SUPPLIED TEXT ->
The state must seek approval of the program from the federal Centers for Medicare and Medicaid Services. That approval could come in as soon as six months, Summer said. Provider fee programs in other states have been operating for many years, and the government approval process is in place.

President-elect of the Colorado Medical Society Dr. Mark Laitos, center, discusses the act with Jean Nofles, left, and A.W. Schnellbacher as grandchildren Sylas Rosen-Lewis, 6, and Keelin Schnellbacher, 7, wait patiently.
Photo by John Schoenwalter/The Colorado Statesman

The money collected from each hospital will be pooled and used to draw down matching funds from the federal Medicaid program. The resulting money — as much as $1.2 billion, by some projections — will be used to expand health coverage for the state’s uninsured. It’s estimated that about 800,000 Coloradans are uninsured, including 180,000 children, and that about 440,000 residents receive Medicaid benefits.

The law will bolster the state Medicaid and Child Health Plan Plus (CHP-Plus) programs, and will provide enhanced funding for the current Medicaid system and for the Colorado Indigent Care Program (CICP). The provider fee program also will allow single adults without children to be covered under the state’s Medicaid program if they make 100 percent or less of the federal poverty level, or $10,830 per year.

DATASET CONTENT ->
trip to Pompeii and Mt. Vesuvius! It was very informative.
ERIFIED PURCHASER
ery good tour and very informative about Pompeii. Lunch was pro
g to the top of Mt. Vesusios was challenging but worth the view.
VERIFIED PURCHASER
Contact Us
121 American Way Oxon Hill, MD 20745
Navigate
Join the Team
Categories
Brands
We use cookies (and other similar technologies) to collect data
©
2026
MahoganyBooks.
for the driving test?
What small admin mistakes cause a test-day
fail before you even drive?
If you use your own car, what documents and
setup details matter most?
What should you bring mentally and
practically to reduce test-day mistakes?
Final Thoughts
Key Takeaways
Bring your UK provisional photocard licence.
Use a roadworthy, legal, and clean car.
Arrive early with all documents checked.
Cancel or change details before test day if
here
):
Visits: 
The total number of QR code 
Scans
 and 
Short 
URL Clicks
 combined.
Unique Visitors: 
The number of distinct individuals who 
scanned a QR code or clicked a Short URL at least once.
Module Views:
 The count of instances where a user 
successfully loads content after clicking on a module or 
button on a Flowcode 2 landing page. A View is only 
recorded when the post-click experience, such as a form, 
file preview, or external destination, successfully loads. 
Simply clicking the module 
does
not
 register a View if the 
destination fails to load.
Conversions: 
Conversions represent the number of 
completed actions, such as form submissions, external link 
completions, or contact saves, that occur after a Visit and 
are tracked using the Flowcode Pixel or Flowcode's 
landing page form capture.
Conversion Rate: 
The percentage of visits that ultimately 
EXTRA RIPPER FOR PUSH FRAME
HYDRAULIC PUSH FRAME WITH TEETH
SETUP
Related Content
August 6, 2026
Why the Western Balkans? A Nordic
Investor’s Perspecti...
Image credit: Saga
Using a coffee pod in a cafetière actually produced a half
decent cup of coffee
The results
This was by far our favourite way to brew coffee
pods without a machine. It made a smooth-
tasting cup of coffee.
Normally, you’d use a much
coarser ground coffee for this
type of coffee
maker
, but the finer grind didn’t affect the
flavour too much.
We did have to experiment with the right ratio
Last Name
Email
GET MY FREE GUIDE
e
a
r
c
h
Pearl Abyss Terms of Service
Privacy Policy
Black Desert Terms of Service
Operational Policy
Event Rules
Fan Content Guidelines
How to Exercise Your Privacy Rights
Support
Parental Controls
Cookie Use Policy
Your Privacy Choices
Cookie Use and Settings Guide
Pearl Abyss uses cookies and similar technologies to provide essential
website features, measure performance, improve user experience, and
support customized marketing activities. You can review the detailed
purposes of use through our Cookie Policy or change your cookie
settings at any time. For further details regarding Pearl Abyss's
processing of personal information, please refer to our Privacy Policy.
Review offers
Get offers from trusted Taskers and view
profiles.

WORK ORDER A -> Repeat the stretch of the provider fee article from "The state must" through "is in place.".
WORK ORDER B -> Write what comes next in the article on Colorado's hospital provider fee, picking up after its final sentence.

RESPONSE BOX A ->
The state must seek approval of the program from the federal Centers for Medicare and Medicaid Services. That approval could come in as soon as six months, Summer said. Provider fee programs in other states have been operating for many years, and the government approval process is in place.

RESPONSE BOX B ->
Anna Sierra, a Lafayette mother of children on Medicaid, hailed the new law, and said it will benefit her family and others.

“This legislation is so important because it will provide peace of mind to all the families that need it the most,” she said. “It will slow down the cost of care and make it more affordable for working families.”

Sen. Betty Boyd said many share Sierra’s dream of improved, affordable care. She said the bill is necessary now, not later, as the uninsured “can’t persuade their illness to wait for health care reform.”

Anna Sierra of Lafayette with her 2-year-old son, Francisco, tells the audience how the Healthcare Affordability Act will help her three children, as well as other families.
Photo by John Schoenwalter/The Colorado Statesman

“That’s why it’s important that we continue moving forward with the building blocks that cover more people and provide much needed additional reimbursement (to providers) serving the disadvantaged community,” said Boyd, who is chair of the Senate Health and Human Services Committee and one of the primary bill sponsors.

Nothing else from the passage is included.